= What's for Dinner? (Canadian TV series) =

Canadian cooking show

What's for Dinner? is a Canadian cooking show that initially aired on Life Network and was later syndicated around the world. The series started in 1994 and ended in 1999.

The series was hosted by Ken Kostick, a chef and cookbook author from Winnipeg, along with Mary Jo Eustace. Kostick, inspired by U.S. sitcom Home Improvement that he was a big fan of, and similar "behind the scenes" comedy programs, had come up with the idea of a sitcom built around a genuine cooking program, much like Home Improvement occasionally featured genuine products and tips mixed in with its comedy.

The idea of producing a sitcom was eventually dropped; instead, What's for Dinner? developed into a humour-based cooking show. Mary Jo Eustace, a Canadian actress, fashion model, singer-songwriter, comedian, and trained sous-chef who stood a bit taller than the diminutive Kostick, was initially hired to solo host the series, but when it was discovered Eustace and Kostick had good on-camera chemistry, it was decided to make the show a duo act.

The appeal of the series was not so much in the dishes prepared, but in the comedic banter—and, quite frequently, barbs—thrown back and forth between the two hosts. Kostick in particular found himself acting as "straight man" to Eustace, as well as the target of a number of running jokes ranging from his height (or lack thereof) to whether or not Ken and Mary Jo were actually a couple to whether or not Ken was gay.

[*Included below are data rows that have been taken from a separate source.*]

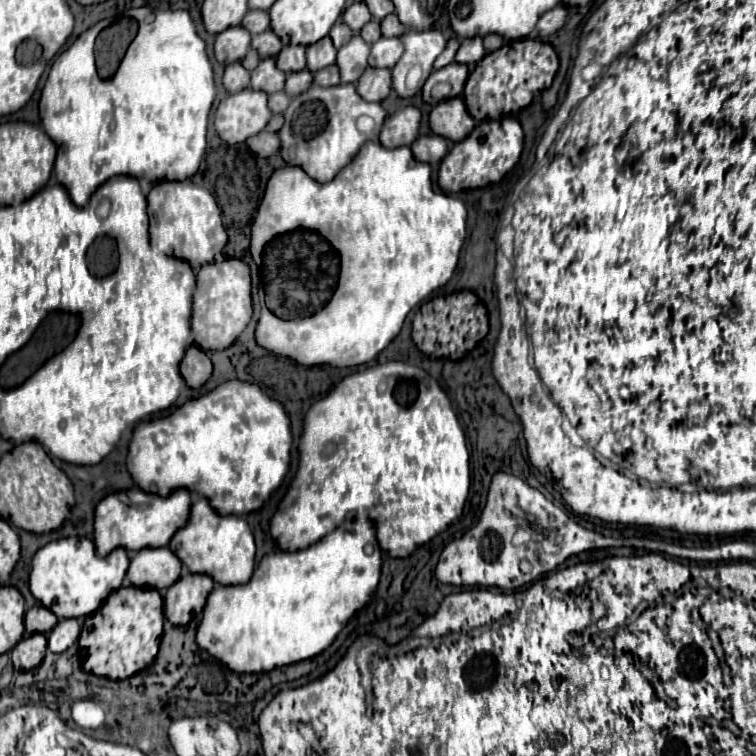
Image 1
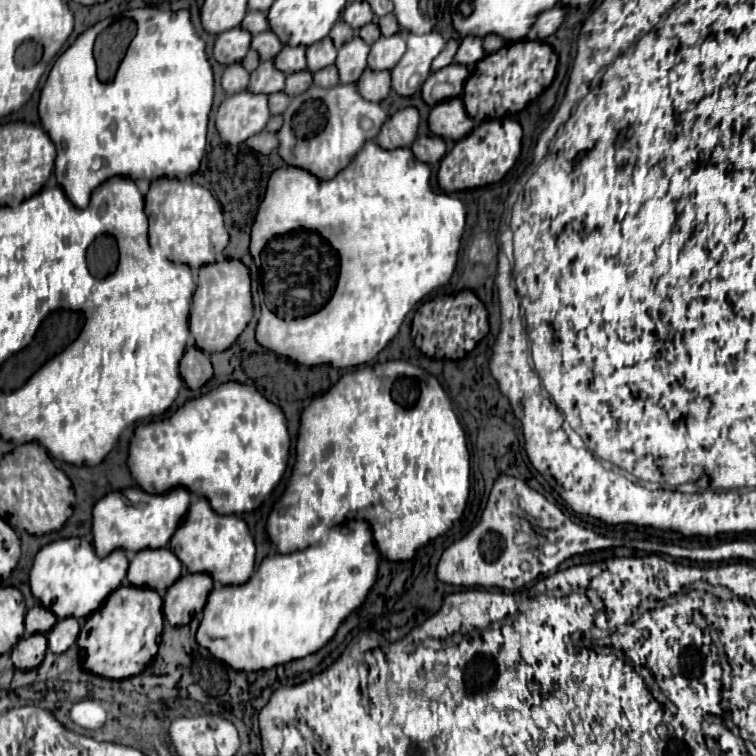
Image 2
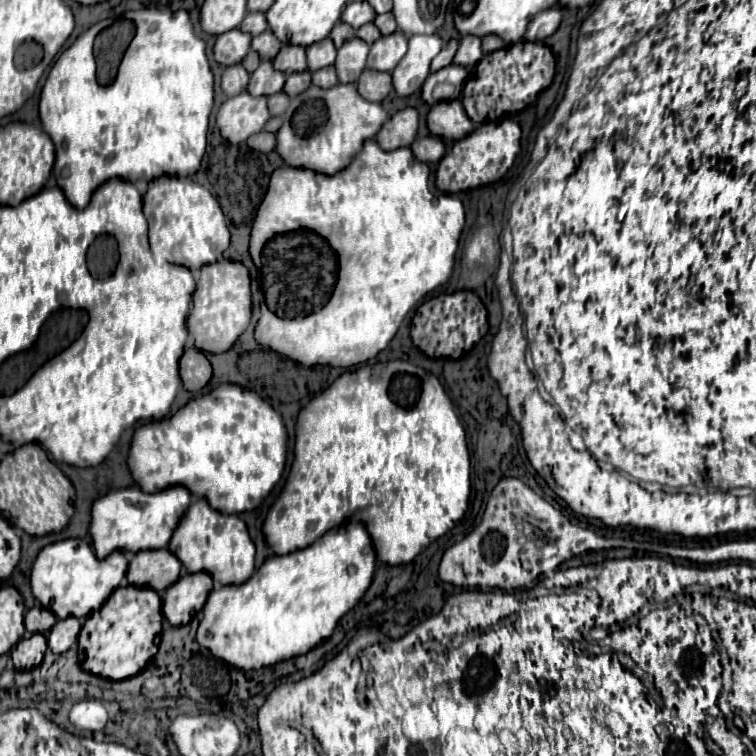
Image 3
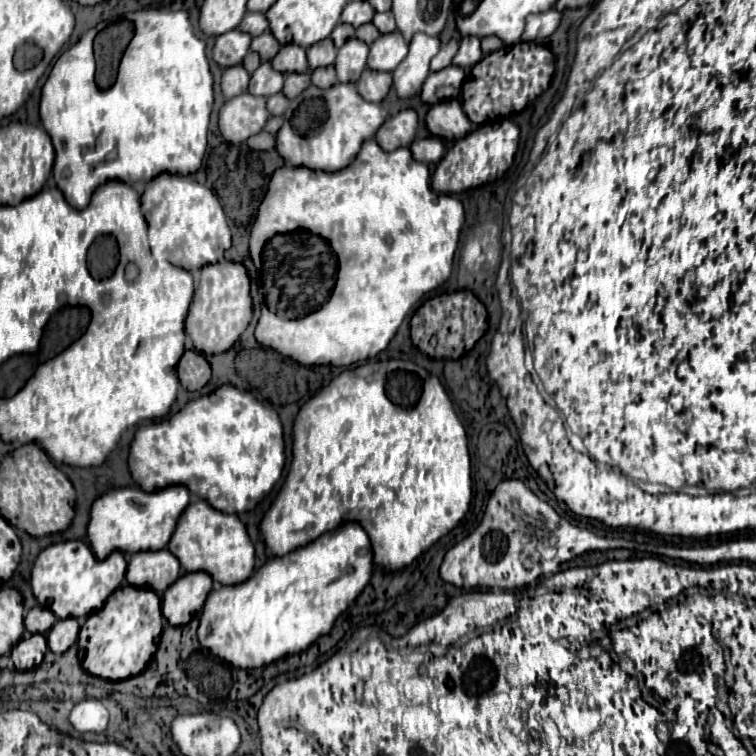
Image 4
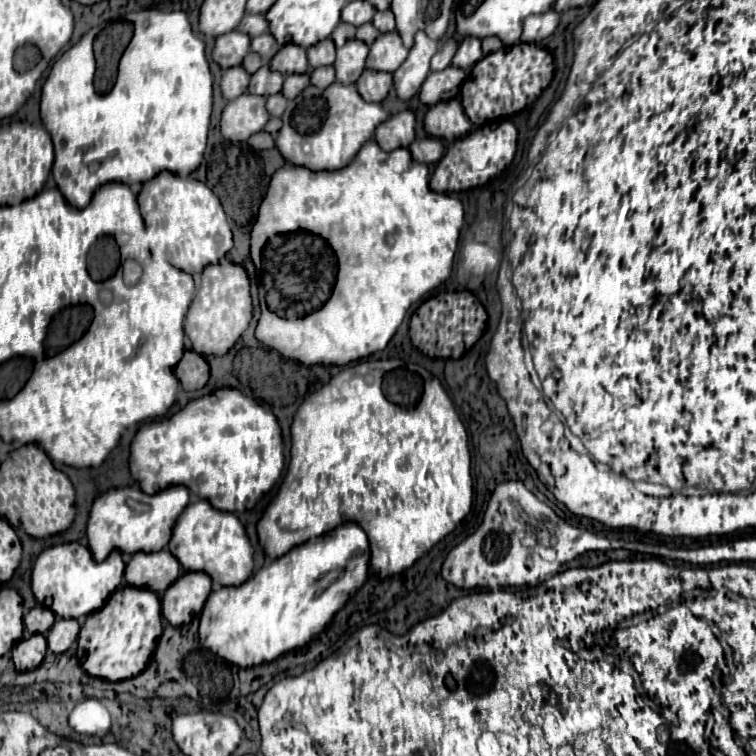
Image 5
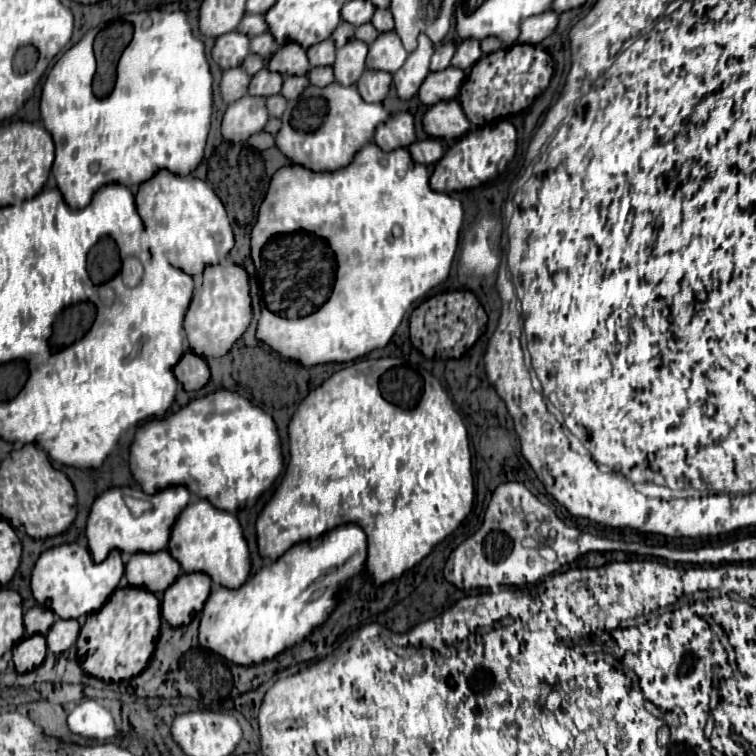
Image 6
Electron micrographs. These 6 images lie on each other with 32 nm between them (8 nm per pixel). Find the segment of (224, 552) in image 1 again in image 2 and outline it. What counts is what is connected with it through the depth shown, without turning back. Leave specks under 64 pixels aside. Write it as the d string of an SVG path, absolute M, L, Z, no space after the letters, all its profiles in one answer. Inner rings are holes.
M206 498L194 502L170 540L170 550L180 558L188 572L206 572L222 584L244 584L254 572L254 540L244 520L218 516Z

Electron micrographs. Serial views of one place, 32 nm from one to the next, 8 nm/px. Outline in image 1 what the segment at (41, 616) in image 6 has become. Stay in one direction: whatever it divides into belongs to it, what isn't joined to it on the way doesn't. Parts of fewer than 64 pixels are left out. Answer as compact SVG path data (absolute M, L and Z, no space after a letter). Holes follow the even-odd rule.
M40 604L32 606L24 618L24 626L26 626L28 634L36 634L36 632L48 634L56 622L58 622L58 618L48 608L42 608Z

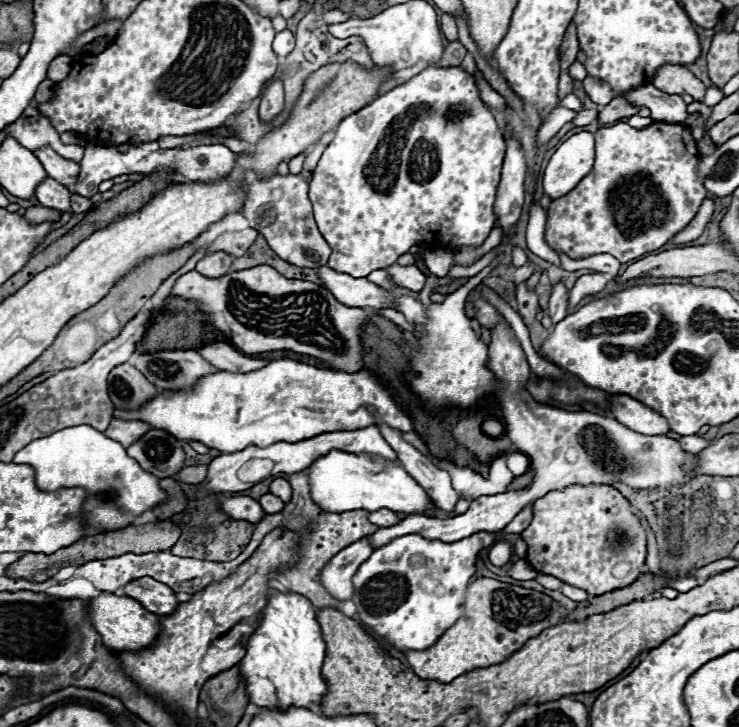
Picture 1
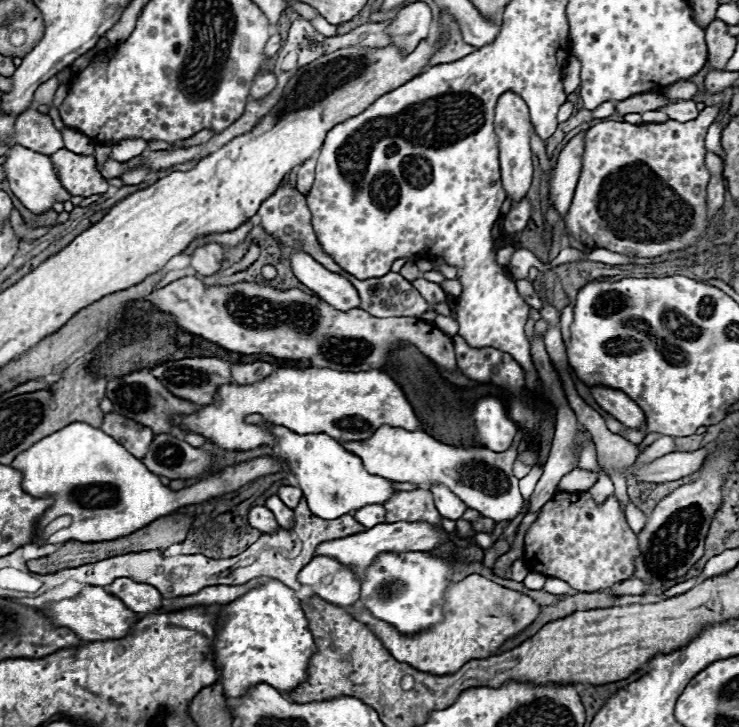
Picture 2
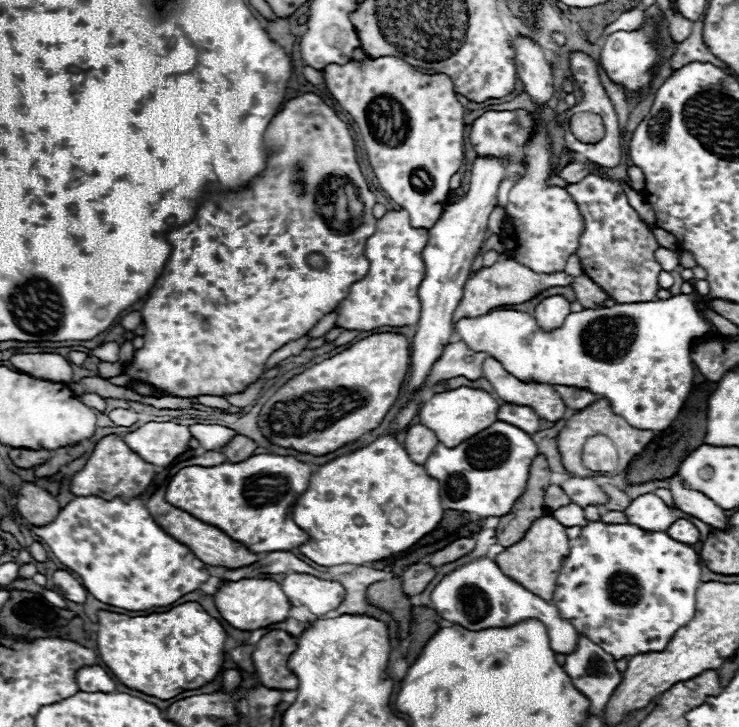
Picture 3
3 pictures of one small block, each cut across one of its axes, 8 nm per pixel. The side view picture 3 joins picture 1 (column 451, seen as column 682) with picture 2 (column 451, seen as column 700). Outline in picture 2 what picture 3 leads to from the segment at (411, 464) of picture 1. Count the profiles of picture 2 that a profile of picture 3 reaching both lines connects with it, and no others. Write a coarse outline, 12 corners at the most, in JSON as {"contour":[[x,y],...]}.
{"contour":[[432,486],[438,512],[460,520],[468,506],[446,486]]}

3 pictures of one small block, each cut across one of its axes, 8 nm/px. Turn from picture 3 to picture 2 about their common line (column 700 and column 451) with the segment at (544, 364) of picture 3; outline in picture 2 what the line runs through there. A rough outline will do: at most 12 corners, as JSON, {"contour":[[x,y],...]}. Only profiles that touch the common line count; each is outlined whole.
{"contour":[[436,316],[434,320],[444,334],[458,334],[452,316]]}

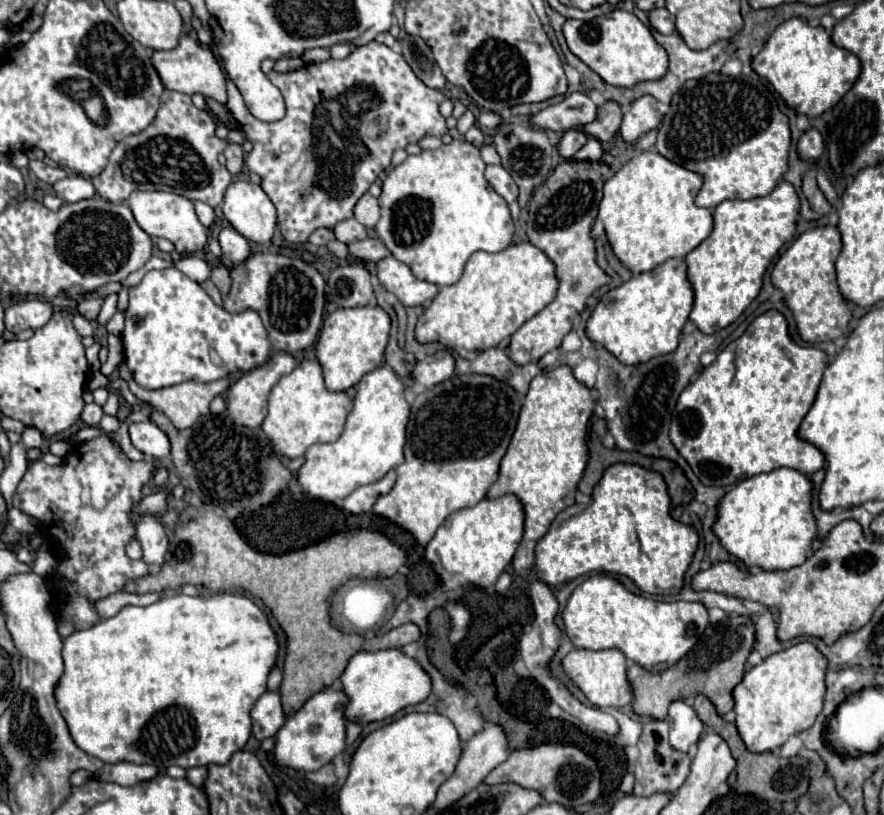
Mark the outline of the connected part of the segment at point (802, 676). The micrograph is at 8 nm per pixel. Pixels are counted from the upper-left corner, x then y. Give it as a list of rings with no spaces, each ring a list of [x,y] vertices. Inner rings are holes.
[[[799,642],[787,650],[771,654],[753,666],[735,686],[735,724],[751,752],[767,752],[781,748],[791,734],[811,728],[827,692],[825,684],[827,660],[811,642]]]

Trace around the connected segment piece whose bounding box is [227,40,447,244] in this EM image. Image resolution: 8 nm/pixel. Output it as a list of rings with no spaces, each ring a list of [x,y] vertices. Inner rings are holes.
[[[369,42],[365,46],[359,46],[351,52],[351,56],[347,56],[345,60],[327,60],[327,62],[317,62],[317,64],[305,64],[303,68],[299,70],[293,70],[293,72],[269,72],[269,80],[283,92],[283,98],[285,98],[285,106],[287,106],[287,112],[285,112],[285,118],[279,120],[279,122],[261,122],[257,120],[255,116],[251,116],[249,108],[245,106],[243,98],[241,98],[241,92],[237,90],[237,86],[227,80],[227,92],[229,92],[229,100],[227,100],[227,108],[229,112],[235,116],[235,120],[241,124],[241,130],[243,134],[253,142],[253,150],[245,156],[245,166],[259,174],[261,176],[261,188],[263,192],[271,198],[271,202],[275,204],[277,208],[277,218],[279,218],[279,230],[283,234],[285,240],[293,242],[293,244],[303,244],[309,240],[311,232],[315,232],[317,228],[325,226],[325,228],[335,228],[335,224],[339,224],[341,220],[347,220],[347,218],[353,218],[353,206],[357,204],[357,200],[369,190],[369,186],[377,180],[377,176],[381,172],[387,170],[389,162],[391,162],[391,154],[393,150],[397,148],[405,148],[407,144],[411,142],[417,142],[419,138],[423,138],[425,134],[431,134],[431,136],[441,136],[447,132],[447,126],[445,126],[445,118],[439,114],[439,104],[445,100],[445,94],[441,90],[435,90],[435,88],[427,88],[415,74],[413,70],[409,68],[409,64],[403,60],[403,56],[395,50],[391,50],[389,46],[385,44],[379,44],[379,42]]]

Originally filmed in a closed studio with no audience, later seasons added a live studio audience. During the show's final year, episodes were videotaped in cities across Canada. The series was also syndicated around the world and was, for a time, the highest-rated series on the Life Network. It was previously broadcast on the Q Television Network.

In September 2006, Evanov Radio Group announced that Kostick and Eustace would reunite as hosts of the morning show on CIRR-FM, that company's new LGBT radio station in Toronto, Ontario. Later in 2008, the pair teamed up for another similar cooking show called He Said, She Said with Ken and Mary Jo on the W Network.

The Show was later Repeated on Global Television Network in the late 1990s and early 2000s including NTV while most CTV stations aired Live with Regis and Kathie Lee (now Kelly and Mark; coincidentally from the soap opera. All My Children).